The surveillance campaign is being
carried out by every major FBI office in the country and involves 24-hour
monitoring of the suspects' telephone calls, e-mail messages and internet
use, as well as scrutiny of their credit-card charges, their travel and
their visits to neighbourhood gathering places, including mosques.
The monitoring campaign, which also
involved attempts at recruitment of the suspects' friends and family members
as government informants, has raised alarm from civil liberties groups
and some Arab-American and Muslim leaders. The men are suspected of ties
to al-Qaeda or other groups affiliated with Osama bin Laden's terrorist
network. Law enforcement officials were quoted as saying by the New York
Times that the surveillance programme has provided vital evidence to support
a string of arrests and indictments around the country since late summer
- in western New York, in Detroit, in Seattle and, on Friday, in Portland
in Oregon state - of American citizens and others accused of conspiring
in terrorist cells to assist al-Qaeda. Still, the paper says, the FBI has
acknowledged that it has no evidence of any imminent terrorist threat posed
by the so-called sleeper cells connected to al-Qaeda.

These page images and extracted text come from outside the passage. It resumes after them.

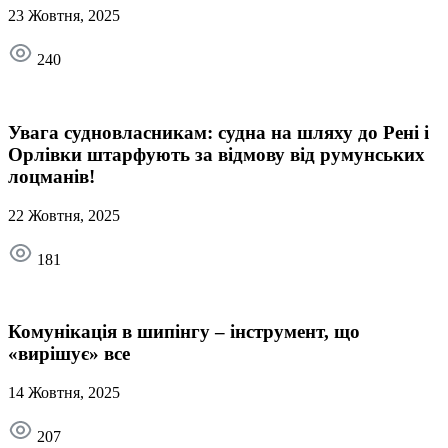
23 Жовтня, 2025
240
Увага судновласникам: судна на шляху до Рені і
Орлівки штарфують за відмову від румунських
лоцманів!
22 Жовтня, 2025
181
Комунікація в шипінгу – інструмент, що
«вирішує» все
14 Жовтня, 2025
207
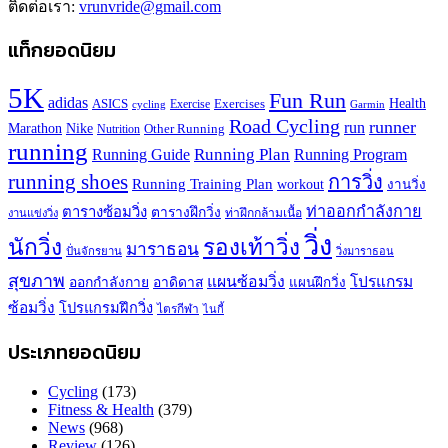
ติดต่อเรา:
vrunvride@gmail.com
แท็กยอดนิยม
5K
Fun Run
adidas
Health
ASICS
Exercises
Exercise
Garmin
cycling
Road Cycling
runner
run
Marathon
Nike
Other Running
Nutrition
running
Running Plan
Running Guide
Running Program
running shoes
การวิ่ง
Running Training Plan
workout
งานวิ่ง
ท่าออกกำลังกาย
ตารางซ้อมวิ่ง
ตารางฝึกวิ่ง
ท่าฝึกกล้ามเนื้อ
งานแข่งวิ่ง
วิ่ง
นักวิ่ง
รองเท้าวิ่ง
มาราธอน
ปั่นจักรยาน
วิ่งมาราธอน
สุขภาพ
แผนซ้อมวิ่ง
โปรแกรม
ออกกำลังกาย
อาดิดาส
แผนฝึกวิ่ง
ซ้อมวิ่ง
โปรแกรมฝึกวิ่ง
ไตรกีฬา
ไนกี้
ประเภทยอดนิยม
Cycling
(173)
Fitness & Health
(379)
News
(968)
Review
(126)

Meanwhile, a telephone call intercepted
by the American spy satellites revealed that suspected terrorist mastermind
Osama bin Laden is alive and regularly meeting Mullah Omar, the fugitive
leader of the Taliban.
In the conversation, recorded less
than a month ago, Omar and a senior aide were discussing the American-
led hunt to track them down. The two men, using a mobile thuraya satellite
phone, spoke about tactics for several minutes. Omar then turned to a third
person who was within a few yards of him, voice analysis has revealed,
the Observer weekly reported from Jalalabad.
After exchanging a few words, Omar
said: "The Sheikh sends his salaams (greetings)". Senior Taliban figures
usually refer to bin Laden as "The Sheikh". The revelation comes amid growing
speculation that bin Laden is dead. He has looked gaunt and unwell in videos
released by al-Qaeda, and appeared unable to use his left arm. There has
been no public statement from bin Laden since early this year.
Bin Laden's current whereabouts
are not known, but it is thought he is moving between Pakistan and Afghanistan
via the remote border between the Afghan province of Paktia and the Pakistani
tribal agencies of Waziristan. Some analysts say this lack of communication
indicates that he might be dead, but others say he is biding his time.
"He does not want to be rushed into
saying something reactive. He wants to make statements on his own terms,"
said Abdul Bari Atwan, editor of Al-Quds newspaper in London. Other analysts
pointed out that Mullah Omar could have been bluffing in the knowledge
that he was being tapped by Americans. Three months ago a senior al-Qaeda
operative, apparently inadvertently, referred to bin Laden in the past
tense in an interview with an Arab journalist in Karachi.